In 2012 it is just as foolish to be a ''nuclear denier'' as ''climate sceptic''. Recently, the IEA released a major report, which confirmed the role of nuclear power in combating climate change and providing global energy security at the end of the hydrocarbon fuel age. In summary, it stated: ''Nuclear power is the technology which must be accelerated, promoted and relied upon if the world is to stabilise carbon dioxide emissions at an acceptable level''.

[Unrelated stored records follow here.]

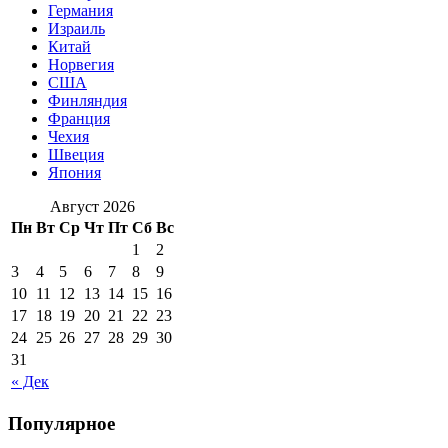
Германия
Израиль
Китай
Норвегия
США
Финляндия
Франция
Чехия
Швеция
Япония
Август 2026
Пн
Вт
Ср
Чт
Пт
Сб
Вс
1
2
3
4
5
6
7
8
9
10
11
12
13
14
15
16
17
18
19
20
21
22
23
24
25
26
27
28
29
30
31
« Дек
Популярное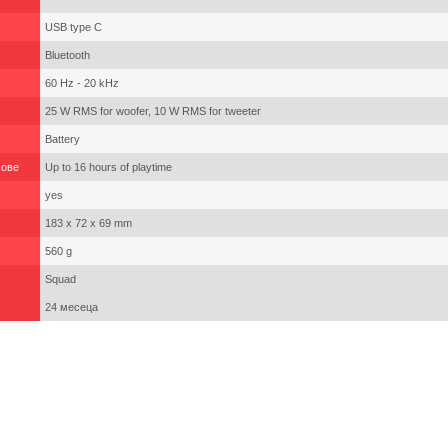
USB type C
Bluetooth
60 Hz - 20 kHz
25 W RMS for woofer, 10 W RMS for tweeter
Battery
сове
Up to 16 hours of playtime
yes
183 x 72 x 69 mm
560 g
Squad
24 месеца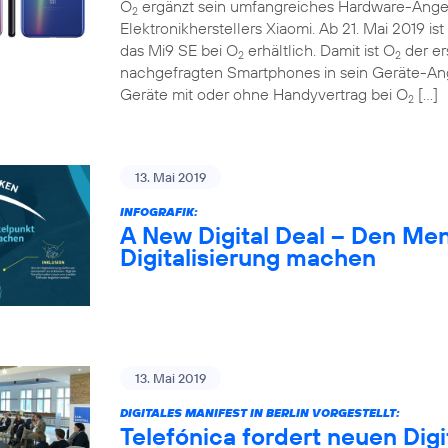
O
ergänzt sein umfangreiches Hardware-Ange
2
Elektronikherstellers Xiaomi. Ab 21. Mai 2019 
das Mi9 SE bei O
erhältlich. Damit ist O
der er
2
2
nachgefragten Smartphones in sein Geräte-A
Geräte mit oder ohne Handyvertrag bei O
[…]
2
13. Mai 2019
INFOGRAFIK:
A New Digital Deal – Den Me
Digitalisierung machen
13. Mai 2019
DIGITALES MANIFEST IN BERLIN VORGESTELLT:
Telefónica fordert neuen Digi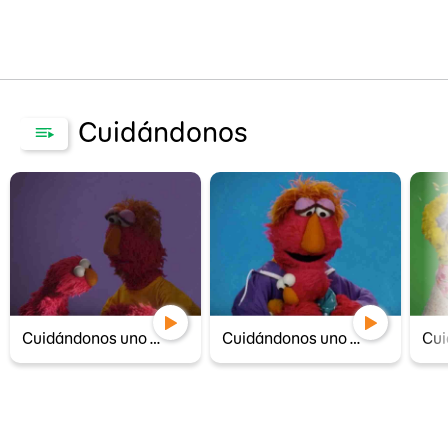
Cuidándonos
Cuidándonos uno al otro: Juguemos juntos
Cuidándonos uno al otro: Sentimientos intensos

Australia's Energy Resources Minister, Martin Ferguson, has often endorsed this view. Recently he chaired a meeting of the IEA where he stated: ''The only proven form of clean energy of a baseload and a reliable nature is actually nuclear from a global point of view.''
Calculations by the IEA indicate that to avoid climate change ''tipping points'' and to avert environmental disasters, annual energy-related greenhouse gas emissions must not exceed 32 gigatonnes by the year 2020. Our own calculations indicate for Australia steadily decreasing a carbon price of $7 per tonne of coal will facilitate the introduction of nuclear power into the country and help achieve all the nation's carbon abatement goals. An energy policy based on ''clean coal'' and ''renewables'' will see only a steady rise in carbon price to hundreds of dollars without any significant carbon abatement but with a concomitant loss in energy security. The recent Australian Productivity Commission Report on Carbon Pricing has confirmed these issues.

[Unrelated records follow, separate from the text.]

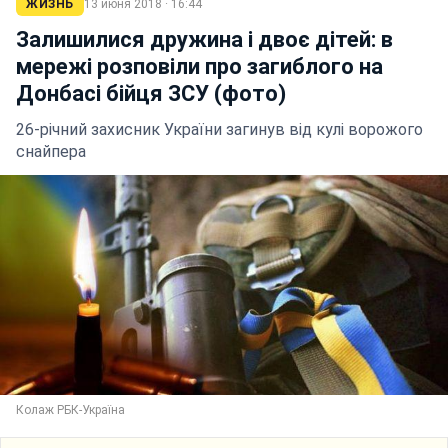
ЖИЗНЬ
13 июня 2018 · 16:44
Залишилися дружина і двоє дітей: в
мережі розповіли про загиблого на
Донбасі бійця ЗСУ (фото)
26-річний захисник України загинув від кулі ворожого
снайпера
Колаж РБК-Україна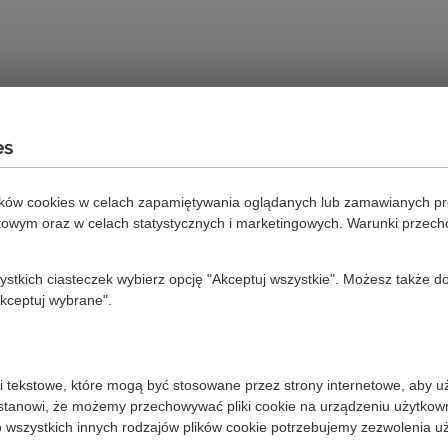
es
ików cookies w celach zapamiętywania oglądanych lub zamawianych pr
etowym oraz w celach statystycznych i marketingowych. Warunki przec
zystkich ciasteczek wybierz opcję "Akceptuj wszystkie". Możesz także
Akceptuj wybrane".
liki tekstowe, które mogą być stosowane przez strony internetowe, aby u
tanowi, że możemy przechowywać pliki cookie na urządzeniu użytkownik
Do wszystkich innych rodzajów plików cookie potrzebujemy zezwolenia u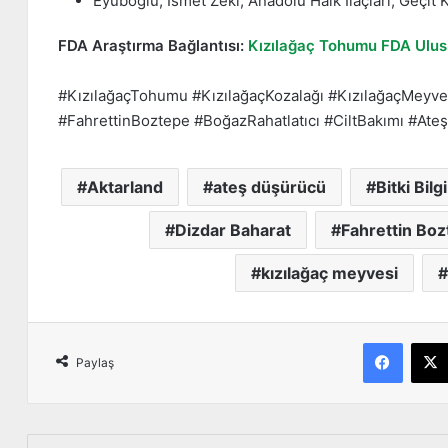
Eyüboğlu, İsmet Zeki, Anadolu Halk İlaçları, Geçit K
FDA Araştırma Bağlantısı:
Kızılağaç Tohumu FDA Ulusl
#KızılağaçTohumu #KızılağaçKozalağı #KızılağaçMeyves
#FahrettinBoztepe #BoğazRahatlatıcı #CiltBakımı #At
Aktarland
ateş düşürücü
Bitki Bilgi
Dizdar Baharat
Fahrettin Bo
kızılağaç meyvesi
Facebook
Paylaş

Consider the immense contribution to greenhouse gas emission minimisation made by nuclear energy in 2010. In that year the global electricity produced by the world's 435 nuclear power stations was 2.398 terawatt hours or 16 per cent of total electricity generation or more than 5 per cent of the total primary energy production. The amount of avoided carbon dioxide emission because of the use of nuclear energy in 2009 was 2.6 billion tonnes. This is 10 per cent of total emissions. Almost one quarter of this emission came from China, a country which now has the technology for optimal carbon reduction and is marketing nuclear power stations the world over.
The European group E3G published its economic analysis, ''G20 Low Carbon Competitiveness''. It placed Australia as the ''lowest ranked'' major industrialised country in terms of its ability to generate wealth for its community in a carbon-constrained world. It placed France at the top of the list for its competitiveness in a clean-energy world and showed that this nuclear-powered nation gets three times as much GDP for each tonne of its carbon emissions than Australia. The Gillard government must resist the naive Green concept of replacing Australia's hydrocarbon-fuelled electricity industry with ''renewables''. This could lead to an enormous energy cost and the destruction of the nation's productivity.

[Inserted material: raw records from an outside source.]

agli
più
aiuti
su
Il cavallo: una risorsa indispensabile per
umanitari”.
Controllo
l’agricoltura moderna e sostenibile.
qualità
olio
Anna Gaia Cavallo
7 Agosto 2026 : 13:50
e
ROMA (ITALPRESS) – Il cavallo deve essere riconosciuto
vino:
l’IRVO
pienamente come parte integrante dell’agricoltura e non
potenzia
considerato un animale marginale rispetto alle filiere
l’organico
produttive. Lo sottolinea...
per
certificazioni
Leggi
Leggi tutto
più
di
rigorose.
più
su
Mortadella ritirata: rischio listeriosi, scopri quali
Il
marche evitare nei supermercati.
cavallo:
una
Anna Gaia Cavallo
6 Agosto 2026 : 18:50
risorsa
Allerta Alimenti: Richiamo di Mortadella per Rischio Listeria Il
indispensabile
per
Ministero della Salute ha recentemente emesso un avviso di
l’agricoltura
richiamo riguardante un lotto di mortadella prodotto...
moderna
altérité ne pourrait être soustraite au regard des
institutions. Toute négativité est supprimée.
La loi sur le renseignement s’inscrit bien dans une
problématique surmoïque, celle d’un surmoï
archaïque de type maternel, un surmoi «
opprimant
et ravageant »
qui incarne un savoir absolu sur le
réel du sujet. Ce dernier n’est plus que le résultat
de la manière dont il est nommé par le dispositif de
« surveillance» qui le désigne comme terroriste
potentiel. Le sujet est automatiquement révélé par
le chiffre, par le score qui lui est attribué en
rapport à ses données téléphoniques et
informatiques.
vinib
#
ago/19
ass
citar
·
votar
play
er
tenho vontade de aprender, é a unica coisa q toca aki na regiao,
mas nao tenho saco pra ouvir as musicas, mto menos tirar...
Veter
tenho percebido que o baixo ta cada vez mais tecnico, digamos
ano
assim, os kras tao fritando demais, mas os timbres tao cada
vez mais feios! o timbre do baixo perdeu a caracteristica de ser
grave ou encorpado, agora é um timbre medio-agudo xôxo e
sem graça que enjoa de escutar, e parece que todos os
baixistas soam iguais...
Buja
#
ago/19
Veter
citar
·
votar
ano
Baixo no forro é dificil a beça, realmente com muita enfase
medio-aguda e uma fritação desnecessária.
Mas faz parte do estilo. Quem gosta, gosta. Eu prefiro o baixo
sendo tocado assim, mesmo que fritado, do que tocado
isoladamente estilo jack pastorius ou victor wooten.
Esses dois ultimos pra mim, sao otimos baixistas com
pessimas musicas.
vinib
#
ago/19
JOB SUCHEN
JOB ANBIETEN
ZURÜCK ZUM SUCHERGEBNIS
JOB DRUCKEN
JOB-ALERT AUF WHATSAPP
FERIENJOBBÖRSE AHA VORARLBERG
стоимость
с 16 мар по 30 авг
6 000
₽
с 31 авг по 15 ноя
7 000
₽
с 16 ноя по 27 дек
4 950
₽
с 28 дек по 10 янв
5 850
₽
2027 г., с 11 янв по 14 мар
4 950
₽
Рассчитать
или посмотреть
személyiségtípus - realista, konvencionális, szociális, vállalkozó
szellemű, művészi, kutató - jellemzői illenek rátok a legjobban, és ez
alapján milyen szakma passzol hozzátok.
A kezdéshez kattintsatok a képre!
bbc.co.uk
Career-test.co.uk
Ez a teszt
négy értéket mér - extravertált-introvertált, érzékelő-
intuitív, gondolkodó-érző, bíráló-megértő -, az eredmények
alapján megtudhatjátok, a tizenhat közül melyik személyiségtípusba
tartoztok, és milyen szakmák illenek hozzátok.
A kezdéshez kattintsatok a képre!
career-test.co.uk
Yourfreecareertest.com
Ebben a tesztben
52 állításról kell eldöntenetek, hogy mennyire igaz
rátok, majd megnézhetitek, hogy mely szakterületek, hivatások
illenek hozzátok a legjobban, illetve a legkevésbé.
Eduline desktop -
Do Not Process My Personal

Recently, I spoke to Dr Chen Xinyang, president of China Nuclear Energy Industry. He confirmed that China has an amazing energy and carbon reduction policy based largely on nuclear power. Eleven nuclear power plants are already in operation. It is planned to have 70 gigawatts of nuclear electricity by 2030. China is developing an energy policy based on the gradual replacement of its immensely polluting coal-fired plant with nuclear. At the same time, it is ensuring its security with Australian uranium.
When will the Australian government and opposition learn this lesson?
Professor Leslie G Kemeny is the Australian Foundation member of the International Nuclear Energy Academy, a Senior Academic Research Fellow and an internationally acknowledged consulting nuclear scientist and engineer.